I end up decoying 2 to 3 times a week in a pretty well padded Roca Sport Suit… I get the crap kicked out of me every week and I look like a leper with bruises all over my triceps and shoulders…. What would possess you to put yourself through that kind of torture?!?


----------



## Gerry Grimwood (Apr 2, 2007)

Matthew Grubb said:


> What would possess you to put yourself through that kind of torture?!?
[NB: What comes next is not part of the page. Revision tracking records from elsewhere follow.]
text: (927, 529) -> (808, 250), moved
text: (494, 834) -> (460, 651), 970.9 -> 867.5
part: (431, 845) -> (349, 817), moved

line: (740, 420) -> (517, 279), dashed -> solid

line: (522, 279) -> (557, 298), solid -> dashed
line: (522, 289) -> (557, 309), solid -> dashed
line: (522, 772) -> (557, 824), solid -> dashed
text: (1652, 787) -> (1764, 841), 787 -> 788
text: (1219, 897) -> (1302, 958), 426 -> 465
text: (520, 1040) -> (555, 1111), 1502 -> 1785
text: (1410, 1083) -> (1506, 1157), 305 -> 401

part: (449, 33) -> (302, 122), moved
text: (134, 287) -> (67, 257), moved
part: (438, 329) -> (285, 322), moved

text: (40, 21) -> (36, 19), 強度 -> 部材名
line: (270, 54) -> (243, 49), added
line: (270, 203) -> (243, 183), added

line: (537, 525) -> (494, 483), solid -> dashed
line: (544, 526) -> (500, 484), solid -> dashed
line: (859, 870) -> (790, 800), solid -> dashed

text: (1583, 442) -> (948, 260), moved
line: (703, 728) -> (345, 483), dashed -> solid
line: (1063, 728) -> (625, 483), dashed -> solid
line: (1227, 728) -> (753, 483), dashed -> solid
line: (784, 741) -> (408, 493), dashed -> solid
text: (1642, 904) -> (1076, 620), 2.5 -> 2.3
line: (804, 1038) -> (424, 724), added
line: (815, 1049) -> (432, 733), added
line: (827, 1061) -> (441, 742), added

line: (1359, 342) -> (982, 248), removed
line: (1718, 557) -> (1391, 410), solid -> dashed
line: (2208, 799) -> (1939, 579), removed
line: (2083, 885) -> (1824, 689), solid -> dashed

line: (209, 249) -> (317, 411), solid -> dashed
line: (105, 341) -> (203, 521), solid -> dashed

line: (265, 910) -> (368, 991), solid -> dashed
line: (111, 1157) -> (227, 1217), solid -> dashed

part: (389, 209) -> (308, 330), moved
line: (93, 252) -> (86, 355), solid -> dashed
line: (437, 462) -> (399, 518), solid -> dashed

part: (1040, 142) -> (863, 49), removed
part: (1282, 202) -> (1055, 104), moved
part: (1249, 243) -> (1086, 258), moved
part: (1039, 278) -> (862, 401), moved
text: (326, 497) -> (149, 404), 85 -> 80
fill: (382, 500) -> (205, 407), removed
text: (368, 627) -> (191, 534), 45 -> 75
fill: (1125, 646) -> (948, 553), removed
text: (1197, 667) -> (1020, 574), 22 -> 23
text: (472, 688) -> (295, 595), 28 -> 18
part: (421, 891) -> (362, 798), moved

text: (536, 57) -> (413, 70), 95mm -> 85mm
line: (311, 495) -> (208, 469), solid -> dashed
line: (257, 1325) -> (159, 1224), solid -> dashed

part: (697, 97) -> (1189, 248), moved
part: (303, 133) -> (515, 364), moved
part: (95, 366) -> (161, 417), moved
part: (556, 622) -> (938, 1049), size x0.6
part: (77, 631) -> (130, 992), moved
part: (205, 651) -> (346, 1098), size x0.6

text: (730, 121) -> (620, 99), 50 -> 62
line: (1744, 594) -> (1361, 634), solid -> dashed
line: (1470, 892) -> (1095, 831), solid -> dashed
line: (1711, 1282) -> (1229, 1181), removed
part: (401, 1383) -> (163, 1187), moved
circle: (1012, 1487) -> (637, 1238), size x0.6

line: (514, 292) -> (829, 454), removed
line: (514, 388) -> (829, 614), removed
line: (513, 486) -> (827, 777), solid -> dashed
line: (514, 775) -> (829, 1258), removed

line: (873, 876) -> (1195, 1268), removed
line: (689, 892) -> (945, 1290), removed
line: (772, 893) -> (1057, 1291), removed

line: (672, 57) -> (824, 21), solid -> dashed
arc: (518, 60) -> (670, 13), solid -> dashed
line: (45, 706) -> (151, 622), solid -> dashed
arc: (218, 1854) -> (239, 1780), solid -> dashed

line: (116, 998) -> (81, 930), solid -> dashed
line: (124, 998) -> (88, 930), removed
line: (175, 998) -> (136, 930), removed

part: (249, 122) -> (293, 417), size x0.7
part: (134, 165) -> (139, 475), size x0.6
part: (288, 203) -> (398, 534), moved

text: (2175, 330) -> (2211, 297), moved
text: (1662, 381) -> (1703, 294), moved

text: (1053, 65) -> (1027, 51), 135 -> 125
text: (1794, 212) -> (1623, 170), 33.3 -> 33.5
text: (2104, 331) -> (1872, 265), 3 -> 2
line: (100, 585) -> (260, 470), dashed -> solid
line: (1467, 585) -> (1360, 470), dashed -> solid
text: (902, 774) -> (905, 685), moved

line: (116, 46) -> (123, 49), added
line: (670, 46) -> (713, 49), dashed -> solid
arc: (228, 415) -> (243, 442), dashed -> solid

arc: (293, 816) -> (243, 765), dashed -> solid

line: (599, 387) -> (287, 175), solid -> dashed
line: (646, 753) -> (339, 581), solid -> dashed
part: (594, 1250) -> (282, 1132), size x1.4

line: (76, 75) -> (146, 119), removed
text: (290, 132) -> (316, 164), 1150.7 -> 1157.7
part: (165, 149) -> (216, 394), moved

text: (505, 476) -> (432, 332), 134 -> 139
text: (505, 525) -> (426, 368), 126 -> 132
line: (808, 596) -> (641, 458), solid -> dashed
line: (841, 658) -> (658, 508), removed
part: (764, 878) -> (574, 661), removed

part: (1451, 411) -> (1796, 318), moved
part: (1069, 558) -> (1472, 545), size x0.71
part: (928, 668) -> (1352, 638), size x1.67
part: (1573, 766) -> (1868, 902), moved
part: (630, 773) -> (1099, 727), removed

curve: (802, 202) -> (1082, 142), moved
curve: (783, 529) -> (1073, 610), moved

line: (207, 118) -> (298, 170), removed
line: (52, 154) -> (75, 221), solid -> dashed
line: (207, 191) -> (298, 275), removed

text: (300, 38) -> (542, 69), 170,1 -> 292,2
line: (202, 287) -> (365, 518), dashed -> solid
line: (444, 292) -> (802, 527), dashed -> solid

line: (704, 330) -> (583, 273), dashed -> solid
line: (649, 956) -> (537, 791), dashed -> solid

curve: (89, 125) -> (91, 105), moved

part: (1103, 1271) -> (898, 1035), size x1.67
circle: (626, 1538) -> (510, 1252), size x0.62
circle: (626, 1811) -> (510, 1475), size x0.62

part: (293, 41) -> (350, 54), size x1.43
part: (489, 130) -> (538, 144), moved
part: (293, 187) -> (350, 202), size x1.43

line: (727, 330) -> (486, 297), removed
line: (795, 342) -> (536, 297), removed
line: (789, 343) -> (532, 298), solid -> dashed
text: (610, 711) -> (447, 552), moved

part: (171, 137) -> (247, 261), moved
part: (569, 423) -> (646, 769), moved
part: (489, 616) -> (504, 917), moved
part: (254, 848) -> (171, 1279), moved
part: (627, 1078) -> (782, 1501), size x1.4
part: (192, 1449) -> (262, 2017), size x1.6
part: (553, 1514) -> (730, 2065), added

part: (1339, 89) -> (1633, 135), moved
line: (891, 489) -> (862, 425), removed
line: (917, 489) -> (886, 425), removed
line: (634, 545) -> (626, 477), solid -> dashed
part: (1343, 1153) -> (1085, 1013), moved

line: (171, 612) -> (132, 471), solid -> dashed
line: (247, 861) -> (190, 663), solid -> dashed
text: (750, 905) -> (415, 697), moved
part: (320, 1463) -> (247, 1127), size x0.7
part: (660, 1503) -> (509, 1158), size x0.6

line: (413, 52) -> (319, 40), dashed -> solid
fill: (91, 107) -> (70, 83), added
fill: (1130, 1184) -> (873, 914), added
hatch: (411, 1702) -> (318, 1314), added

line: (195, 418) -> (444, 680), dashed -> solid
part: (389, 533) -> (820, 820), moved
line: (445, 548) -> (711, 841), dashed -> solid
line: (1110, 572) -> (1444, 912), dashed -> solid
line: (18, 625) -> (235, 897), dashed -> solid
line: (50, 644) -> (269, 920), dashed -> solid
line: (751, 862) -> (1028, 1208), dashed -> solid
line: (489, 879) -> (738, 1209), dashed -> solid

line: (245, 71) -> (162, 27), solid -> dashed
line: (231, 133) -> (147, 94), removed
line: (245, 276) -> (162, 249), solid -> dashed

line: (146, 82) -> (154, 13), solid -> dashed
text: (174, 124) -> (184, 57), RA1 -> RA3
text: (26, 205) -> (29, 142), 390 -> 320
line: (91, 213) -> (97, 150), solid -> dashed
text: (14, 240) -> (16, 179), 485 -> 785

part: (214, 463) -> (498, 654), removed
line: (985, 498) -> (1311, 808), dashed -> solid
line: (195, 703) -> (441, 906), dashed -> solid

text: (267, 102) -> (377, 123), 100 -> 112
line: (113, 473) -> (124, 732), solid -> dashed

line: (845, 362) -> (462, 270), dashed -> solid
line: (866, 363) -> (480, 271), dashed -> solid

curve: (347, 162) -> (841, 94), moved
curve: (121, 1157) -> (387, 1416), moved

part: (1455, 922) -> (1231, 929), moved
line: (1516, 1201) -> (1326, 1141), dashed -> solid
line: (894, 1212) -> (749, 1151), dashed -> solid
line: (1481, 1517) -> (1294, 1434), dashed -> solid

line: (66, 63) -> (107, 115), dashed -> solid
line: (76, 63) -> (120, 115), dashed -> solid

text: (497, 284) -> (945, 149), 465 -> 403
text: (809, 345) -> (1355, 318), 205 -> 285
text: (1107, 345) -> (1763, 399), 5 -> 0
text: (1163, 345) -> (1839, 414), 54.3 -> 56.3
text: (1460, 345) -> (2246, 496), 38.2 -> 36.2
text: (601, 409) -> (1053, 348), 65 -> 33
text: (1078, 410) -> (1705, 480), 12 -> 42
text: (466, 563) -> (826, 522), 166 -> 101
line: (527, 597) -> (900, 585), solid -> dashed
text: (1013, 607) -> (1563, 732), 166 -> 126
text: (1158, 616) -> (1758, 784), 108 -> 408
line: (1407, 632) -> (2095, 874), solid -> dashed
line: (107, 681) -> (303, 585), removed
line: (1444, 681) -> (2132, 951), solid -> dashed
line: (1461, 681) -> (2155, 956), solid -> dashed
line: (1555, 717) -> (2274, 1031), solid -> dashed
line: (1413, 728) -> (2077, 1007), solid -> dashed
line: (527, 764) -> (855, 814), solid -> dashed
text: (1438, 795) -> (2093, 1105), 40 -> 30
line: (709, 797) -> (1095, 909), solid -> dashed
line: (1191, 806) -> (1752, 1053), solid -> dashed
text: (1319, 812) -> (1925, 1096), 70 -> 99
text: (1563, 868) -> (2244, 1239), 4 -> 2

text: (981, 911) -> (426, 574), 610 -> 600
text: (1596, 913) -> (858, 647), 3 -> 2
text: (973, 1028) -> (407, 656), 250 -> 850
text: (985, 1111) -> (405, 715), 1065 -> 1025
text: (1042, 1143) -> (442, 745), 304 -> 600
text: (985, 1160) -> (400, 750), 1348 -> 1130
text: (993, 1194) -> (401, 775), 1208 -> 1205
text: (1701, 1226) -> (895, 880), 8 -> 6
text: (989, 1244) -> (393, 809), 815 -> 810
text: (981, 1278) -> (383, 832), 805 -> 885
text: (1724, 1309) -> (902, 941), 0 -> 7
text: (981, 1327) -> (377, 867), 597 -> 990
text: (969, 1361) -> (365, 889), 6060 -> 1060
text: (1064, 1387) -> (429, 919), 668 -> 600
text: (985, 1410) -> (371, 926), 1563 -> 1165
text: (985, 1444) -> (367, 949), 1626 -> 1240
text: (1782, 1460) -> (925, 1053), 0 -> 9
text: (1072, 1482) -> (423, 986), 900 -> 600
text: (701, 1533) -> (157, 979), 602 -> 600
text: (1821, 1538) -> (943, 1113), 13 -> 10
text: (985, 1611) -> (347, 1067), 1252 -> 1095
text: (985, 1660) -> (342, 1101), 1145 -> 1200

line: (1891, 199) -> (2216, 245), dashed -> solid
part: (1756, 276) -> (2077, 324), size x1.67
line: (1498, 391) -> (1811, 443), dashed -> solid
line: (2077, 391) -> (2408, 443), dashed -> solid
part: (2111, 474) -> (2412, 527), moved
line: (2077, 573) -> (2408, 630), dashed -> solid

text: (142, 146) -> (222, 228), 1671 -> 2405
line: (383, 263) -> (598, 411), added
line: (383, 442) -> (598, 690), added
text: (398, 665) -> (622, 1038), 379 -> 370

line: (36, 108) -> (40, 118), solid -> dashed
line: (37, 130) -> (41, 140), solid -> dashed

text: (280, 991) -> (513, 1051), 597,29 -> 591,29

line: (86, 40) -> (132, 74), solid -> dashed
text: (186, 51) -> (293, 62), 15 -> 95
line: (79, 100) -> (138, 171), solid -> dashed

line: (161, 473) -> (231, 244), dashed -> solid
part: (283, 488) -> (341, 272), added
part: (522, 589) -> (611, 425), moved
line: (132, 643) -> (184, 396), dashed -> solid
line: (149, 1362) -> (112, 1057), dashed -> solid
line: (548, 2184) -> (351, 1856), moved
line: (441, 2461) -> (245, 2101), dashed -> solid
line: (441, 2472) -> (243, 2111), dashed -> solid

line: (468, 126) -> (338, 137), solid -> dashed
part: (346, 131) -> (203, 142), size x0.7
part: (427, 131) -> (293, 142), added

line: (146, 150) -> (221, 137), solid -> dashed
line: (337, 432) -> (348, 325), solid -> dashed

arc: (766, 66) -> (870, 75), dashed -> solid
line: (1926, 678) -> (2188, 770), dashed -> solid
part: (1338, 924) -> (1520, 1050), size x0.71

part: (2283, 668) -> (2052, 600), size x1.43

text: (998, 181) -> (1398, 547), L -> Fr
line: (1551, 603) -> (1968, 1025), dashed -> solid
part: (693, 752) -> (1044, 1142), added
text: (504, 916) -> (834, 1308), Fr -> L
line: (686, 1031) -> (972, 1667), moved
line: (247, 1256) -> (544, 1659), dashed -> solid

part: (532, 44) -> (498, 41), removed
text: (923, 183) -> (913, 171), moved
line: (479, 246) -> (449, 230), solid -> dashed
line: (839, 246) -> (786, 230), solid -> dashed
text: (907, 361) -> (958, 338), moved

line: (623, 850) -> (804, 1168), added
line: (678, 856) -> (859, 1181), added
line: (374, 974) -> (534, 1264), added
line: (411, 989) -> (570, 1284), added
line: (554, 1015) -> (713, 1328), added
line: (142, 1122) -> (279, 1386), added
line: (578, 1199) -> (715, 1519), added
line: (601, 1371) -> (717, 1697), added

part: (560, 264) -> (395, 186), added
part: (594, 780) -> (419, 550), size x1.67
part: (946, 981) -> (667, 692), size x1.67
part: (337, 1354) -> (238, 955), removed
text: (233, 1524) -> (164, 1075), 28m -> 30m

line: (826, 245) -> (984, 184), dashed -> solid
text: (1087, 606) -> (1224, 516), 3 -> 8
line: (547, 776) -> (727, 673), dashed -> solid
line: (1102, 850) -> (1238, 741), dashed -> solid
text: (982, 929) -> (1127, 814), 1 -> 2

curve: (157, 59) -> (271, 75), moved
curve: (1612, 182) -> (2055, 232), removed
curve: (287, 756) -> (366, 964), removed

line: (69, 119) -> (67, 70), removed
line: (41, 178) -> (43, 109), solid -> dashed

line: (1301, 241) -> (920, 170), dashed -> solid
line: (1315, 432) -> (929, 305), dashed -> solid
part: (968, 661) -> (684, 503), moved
If you mean me I wouldn't, that suit wouldn't give you much protection from a strong breeze.


----------



## Andy Andrews (May 9, 2006)

I've wondered about that suit myself. The risk doesn't seem so much in the level of pain(ie: bruising) one would experience as it does the very real chance of being physical injured while wearing that canine death magnet! :twisted: 



Andy.


----------



## jay lyda (Apr 10, 2006)

Hey, all I have to say is...........just look at my signature, its real simple. :twisted: LOL


----------



## Kyle Sprag (Jan 10, 2008)

I have a Ray Allen hidden suit, the top is suit like material but the pants are more like a very heavy Nylon. It works but doesn't offer much protection.


----------



## Hoyt Yang (Dec 26, 2007)

I have decided to go with the Philippe Clements hidden suit. I will be sure to update all of you on the quality. Kyle, everyone I spoke with that have used the Ray Allen suit reported the same.. that it was EXTREMELY painful to wear. With the limited number of willing decoys I have, I can't afford to lose them!


----------